Imagine your cottage. It’s not just a building you go to when the sun shines and the lake glistens; it’s part of your family. It’s nothing elaborate — just a small, quaint house on the water, just a little more than four pine walls and a roof — but it has shaped you and your family’s history. The bumpy drive there, walking in the woody aroma, the sound of the lake lapping the shore … the memories are endless.
It’s been passed on through the generations. It belonged to your parents, and someday you hope to give this little treasure to your kids.
Now, imagine there was a predetermined year in the not-too-distant future when that cottage, or at least the land it sits on, was no longer available. What if your cottage had an expiry date?
This is the situation faced by hundreds of cottagers scattered across the lakes of Algonquin Provincial Park.
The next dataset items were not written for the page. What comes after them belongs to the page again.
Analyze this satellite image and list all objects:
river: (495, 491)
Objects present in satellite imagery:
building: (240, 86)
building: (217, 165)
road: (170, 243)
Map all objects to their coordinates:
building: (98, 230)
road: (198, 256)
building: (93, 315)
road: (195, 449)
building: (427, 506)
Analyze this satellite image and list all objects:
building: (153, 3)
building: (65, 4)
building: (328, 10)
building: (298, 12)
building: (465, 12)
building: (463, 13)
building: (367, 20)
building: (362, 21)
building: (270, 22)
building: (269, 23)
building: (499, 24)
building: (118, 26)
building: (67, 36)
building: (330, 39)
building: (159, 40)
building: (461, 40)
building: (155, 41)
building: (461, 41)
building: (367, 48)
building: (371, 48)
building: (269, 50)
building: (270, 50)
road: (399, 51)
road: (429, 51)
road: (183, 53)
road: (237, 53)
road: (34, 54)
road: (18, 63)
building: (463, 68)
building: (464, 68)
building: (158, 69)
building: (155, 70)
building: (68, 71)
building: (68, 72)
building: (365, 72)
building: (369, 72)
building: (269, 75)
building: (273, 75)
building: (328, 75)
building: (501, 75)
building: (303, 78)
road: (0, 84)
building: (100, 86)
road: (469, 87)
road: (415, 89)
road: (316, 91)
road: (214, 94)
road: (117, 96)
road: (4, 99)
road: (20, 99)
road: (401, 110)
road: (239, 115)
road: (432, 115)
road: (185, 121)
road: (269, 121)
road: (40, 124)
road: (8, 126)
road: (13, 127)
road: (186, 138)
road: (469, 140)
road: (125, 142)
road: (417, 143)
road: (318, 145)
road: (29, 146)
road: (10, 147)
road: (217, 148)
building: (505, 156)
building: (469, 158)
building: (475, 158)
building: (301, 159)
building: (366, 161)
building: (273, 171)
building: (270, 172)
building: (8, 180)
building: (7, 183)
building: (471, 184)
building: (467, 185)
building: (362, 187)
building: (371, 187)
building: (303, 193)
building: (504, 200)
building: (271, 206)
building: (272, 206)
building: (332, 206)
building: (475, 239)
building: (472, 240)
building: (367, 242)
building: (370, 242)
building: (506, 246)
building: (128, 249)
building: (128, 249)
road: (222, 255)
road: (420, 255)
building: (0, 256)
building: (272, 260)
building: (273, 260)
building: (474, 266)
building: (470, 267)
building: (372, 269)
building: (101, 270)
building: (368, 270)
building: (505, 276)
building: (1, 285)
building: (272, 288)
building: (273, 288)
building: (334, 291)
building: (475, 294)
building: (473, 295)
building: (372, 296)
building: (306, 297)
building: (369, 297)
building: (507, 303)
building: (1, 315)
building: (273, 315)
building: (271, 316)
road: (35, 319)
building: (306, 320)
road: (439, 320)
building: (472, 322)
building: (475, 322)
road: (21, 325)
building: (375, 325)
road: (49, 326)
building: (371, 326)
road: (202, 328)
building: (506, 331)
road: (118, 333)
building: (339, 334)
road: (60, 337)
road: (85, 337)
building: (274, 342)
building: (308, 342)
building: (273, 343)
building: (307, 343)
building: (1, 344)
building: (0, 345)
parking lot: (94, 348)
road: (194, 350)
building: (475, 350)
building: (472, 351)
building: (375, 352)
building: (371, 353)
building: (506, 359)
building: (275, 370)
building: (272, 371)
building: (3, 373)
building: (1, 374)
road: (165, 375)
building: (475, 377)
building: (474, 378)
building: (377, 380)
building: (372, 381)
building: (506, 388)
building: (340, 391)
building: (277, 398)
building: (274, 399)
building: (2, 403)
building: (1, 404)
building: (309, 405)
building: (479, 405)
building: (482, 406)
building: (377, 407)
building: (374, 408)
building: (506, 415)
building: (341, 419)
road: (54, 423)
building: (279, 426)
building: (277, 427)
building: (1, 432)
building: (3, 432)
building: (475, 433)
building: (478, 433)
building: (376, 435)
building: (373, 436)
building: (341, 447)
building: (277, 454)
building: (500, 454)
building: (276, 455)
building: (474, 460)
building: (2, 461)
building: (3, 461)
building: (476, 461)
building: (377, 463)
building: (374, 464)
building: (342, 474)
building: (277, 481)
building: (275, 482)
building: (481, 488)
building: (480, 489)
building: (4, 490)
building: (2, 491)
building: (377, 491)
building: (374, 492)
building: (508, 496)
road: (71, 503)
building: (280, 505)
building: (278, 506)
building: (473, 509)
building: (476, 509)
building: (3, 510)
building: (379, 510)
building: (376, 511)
In the late 1950s, as part of its policy to preserve natural habitat, the Ontario government decided to eventually end the leases of all cottages in the park, mostly found in the lakes along Highway 60. In the 1980s, the leaseholders were able to convince the province to extend that deadline until 2017.
Now that year looms over the heads of more than 600 families that enjoy the cottages found in the largest park in Ontario.
There are, in fact, 304 leaseholds throughout the park, but you may never have noticed them. And they like it that way.
Situated in tiny, unassuming cottages — few with power or sewage systems — these cottagers want to remain overlooked. The cottages themselves, painted forest green and dark brown, blend in with the pristine environment.
“You never really thought of us, have you?” says Brian Maltman, president of the Algonquin Park Residents’ Association. “We remain pretty invisible, and that’s the way it’s supposed to be.”
He says just about the only time the Algonquin cottagers receive attention is when they’re helping struggling park visitors.
“We sure get noticed when we fish people out of the lake,” he says. “There are lots of folks that start out on canoe trips and end up dumping in no time. And there’s where we come in.”
Maltman says the idea of lease expiry is based on an old idea, to “preserve instead of conserve the nature.”
“Old style preservation meant putting a fence around nature and letting the public peer in once in a while,” he says.
But Algonquin is used for a variety of purposes, including restaurants, shops and children’s camps. These commercial leases were renewed in 2005 for up to 60 years.
“Put in a nutshell, our argument to the government is that we fit in with the current make-up of the park,” he says.
Maltman argues that the cottagers’ footprint in the expansive park is tiny. “Collectively, our lease area makes up about 1/6000th of the park’s area. It’s nothing. But it would be devastating, absolutely devastating, to lose that.”
But the position of park officials is that a decision, albeit an old one, has already been made.
“What we have in black-and-white is the lease,” says Henry Checko, an Algonquin official who manages the leases for the park. “What we can say for sure is that it ends in nine years, and that’s that.”
Asked why the park would want to remove the cottagers, Checko says it’s a dead issue. “I don’t think we can get into why that occurred, or who made that occur — it’s just what we have. It’s just what’s been decided.”
He says he sympathizes with the leaseholders and knows that “these properties have been cherished in these families for quite some time.”
For Brian Maltman, it’s a fight that is far from over.
His cottage on Cache Lake was built by his parents in 1947. “And that makes us relative newcomers,” he says with a chuckle. The cottage community has been there since the early 1900s.
It’s a different experience than the cottages found in the “suburban North,” a term Maltman uses for cottages on Lake Joseph. “We’re very different than the places on the cover of Cottage Life. It’s not like: Oh, maybe this year, we’ll sell it.”
His family’s cottage, and hundreds of others, is “sewn into the fabric of Algonquin,” he says.
“I just couldn’t imagine summers without that place.”